- **Tarefas propostas**
A – De acordo com o texto sobre a crise hídrica no Brasil, por qual percentual da energia gerada atualmente no país as termoelétricas já respondem?
B – Dê continuidade ao texto sobre a crise hídrica no Brasil, começando logo após a última frase apresentada.

==== Texto do exercício

26/01/2015 às 17h46min - Atualizada em 26/01/2015 às 17h46min

HIDROLÓGICO E O FUTURO DO BRASIL

Estamos em pleno verão, na segunda quinzena de janeiro e parte do Brasil, principalmente a região Sudeste, se pergunta: Onde está a água???? Mesmo em pleno período das águas os reservatórios da região Sudeste estão com níveis extremamente baixos, tanto das hidrelétricas quanto de abastecimento de água. Segundo os meteorologistas, uma grande massa de ar quente que se encontra sobre parte do Brasil impede a entrada de frentes frias vindas do extremo Sul do planeta e outras massas úmidas vindas da Amazônia e do oceano Atlântico.

A crise hídrica que vivemos nos últimos meses, e que continuamos vivendo, será uma realidade constante  para vários estados no Brasil. Os estudos das ultimas décadas mostram que o volume das chuvas está diminuindo, ou seja, o potencial de recarga dos reservatórios está cada vez menor e o consumo, tanto de água para abastecimento quanto de energia elétrica está aumentando.  Esta tendência nos indica um colapso tanto no fornecimento de água quanto de energia elétrica, mas será que a crise que vivemos atualmente estava prevista? Claro. Os profissionais da área de hidrologia e climatologia já previam estes problemas, mas, infelizmente, as ações políticas não acompanham  as informações técnicas. As ações passam a ser adotadas apenas quando o problema surge deixando milhões de pessoas sem água e sem energia elétrica em regiões onde a temperatura ultrapassa facilmente os 40º C de sensação térmica.

Somos extremamente dependentes da energia hidrelétrica e temos como alternativas emergenciais apenas as termoelétricas que consomem combustível fóssil, poluem o ambiente e que já respondem por 22% da energia gerada atualmente no país. Por conta da adoção de um dos piores modelos emergenciais de geração de energia elétrica, além da poluição a população brasileira paga por uma das energias mais caras do mundo.

========
==== Listagem de dados

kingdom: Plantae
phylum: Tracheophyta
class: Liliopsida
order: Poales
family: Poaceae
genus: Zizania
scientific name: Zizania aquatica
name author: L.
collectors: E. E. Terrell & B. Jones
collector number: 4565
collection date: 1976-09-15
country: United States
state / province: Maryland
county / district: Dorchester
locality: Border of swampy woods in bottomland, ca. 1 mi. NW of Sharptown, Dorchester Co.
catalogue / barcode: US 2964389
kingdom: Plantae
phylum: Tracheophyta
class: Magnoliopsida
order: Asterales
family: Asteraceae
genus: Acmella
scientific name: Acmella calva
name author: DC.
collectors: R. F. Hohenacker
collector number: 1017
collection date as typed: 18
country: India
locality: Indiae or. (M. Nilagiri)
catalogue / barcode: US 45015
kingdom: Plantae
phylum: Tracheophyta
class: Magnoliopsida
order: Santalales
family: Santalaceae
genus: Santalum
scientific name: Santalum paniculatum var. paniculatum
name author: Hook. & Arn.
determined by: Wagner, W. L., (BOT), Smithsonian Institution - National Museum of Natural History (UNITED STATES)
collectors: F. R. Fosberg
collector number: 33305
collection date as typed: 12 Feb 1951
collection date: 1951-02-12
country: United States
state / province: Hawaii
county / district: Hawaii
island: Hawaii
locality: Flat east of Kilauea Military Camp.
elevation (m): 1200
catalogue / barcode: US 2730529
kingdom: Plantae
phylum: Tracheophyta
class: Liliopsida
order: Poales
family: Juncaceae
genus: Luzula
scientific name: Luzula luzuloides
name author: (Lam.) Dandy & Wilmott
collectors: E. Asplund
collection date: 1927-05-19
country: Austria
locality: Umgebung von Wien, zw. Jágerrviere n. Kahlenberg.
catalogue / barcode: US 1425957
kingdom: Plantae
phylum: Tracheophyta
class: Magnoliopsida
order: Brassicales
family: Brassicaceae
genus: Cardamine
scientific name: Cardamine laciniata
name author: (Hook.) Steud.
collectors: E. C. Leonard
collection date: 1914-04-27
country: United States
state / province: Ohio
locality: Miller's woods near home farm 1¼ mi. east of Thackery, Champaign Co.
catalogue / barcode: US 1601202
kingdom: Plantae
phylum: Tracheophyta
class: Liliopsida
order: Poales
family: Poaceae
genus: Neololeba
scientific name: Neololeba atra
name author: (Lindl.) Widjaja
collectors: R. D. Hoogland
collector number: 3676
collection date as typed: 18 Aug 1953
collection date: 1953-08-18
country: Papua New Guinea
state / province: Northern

========

- **Tarefas resolvidas**
A – As termoelétricas já respondem por 22% da energia gerada atualmente no país.

B –
Vivemos um momento de contracenso onde os modelos de crescimento e desenvolvimento não estão sendo analisados de forma correta. Estamos com sérios problemas de abastecimento de energia elétrica no país, até mesmo com apagões programados, mas com a melhora da qualidade de vida da população todos querem ter o seu ar condicionado, um dos equipamentos que mais consome energia nas residências. No ano passado foram 4,5 milhões de aparelhos vendidos com expectativa de crescimento para cinco milhões este ano, ou seja, mesmo com os elevados valores e o apelo pelo racionamento o aumento de consumo de energia é uma realidade, mas onde está a energia? E como comprar uma Ferrari e não ter combustível para abastecer.

Os nossos governantes, em todos os níveis, federal, estaduais e municipais, devem tomar suas decisões baseadas nas informações dos seus assessores técnicos e não ficar esperando o caos aparecer para iniciarem as providências.  As nossas mudanças climáticas não estão acontecendo da noite para o dia mas os seus sinais já são percebidos há anos e não é questão  de acreditar pois os fatos são evidentes. A nossa atual situação de dependência de poucas fontes de energia e do atual ciclo hidrológico irregular poderá comprometer, como já está acontecendo, a qualidade de vida das pessoas, mesmo com a população tendo recursos para pagar pelos serviços de abastecimento de energia e água potável.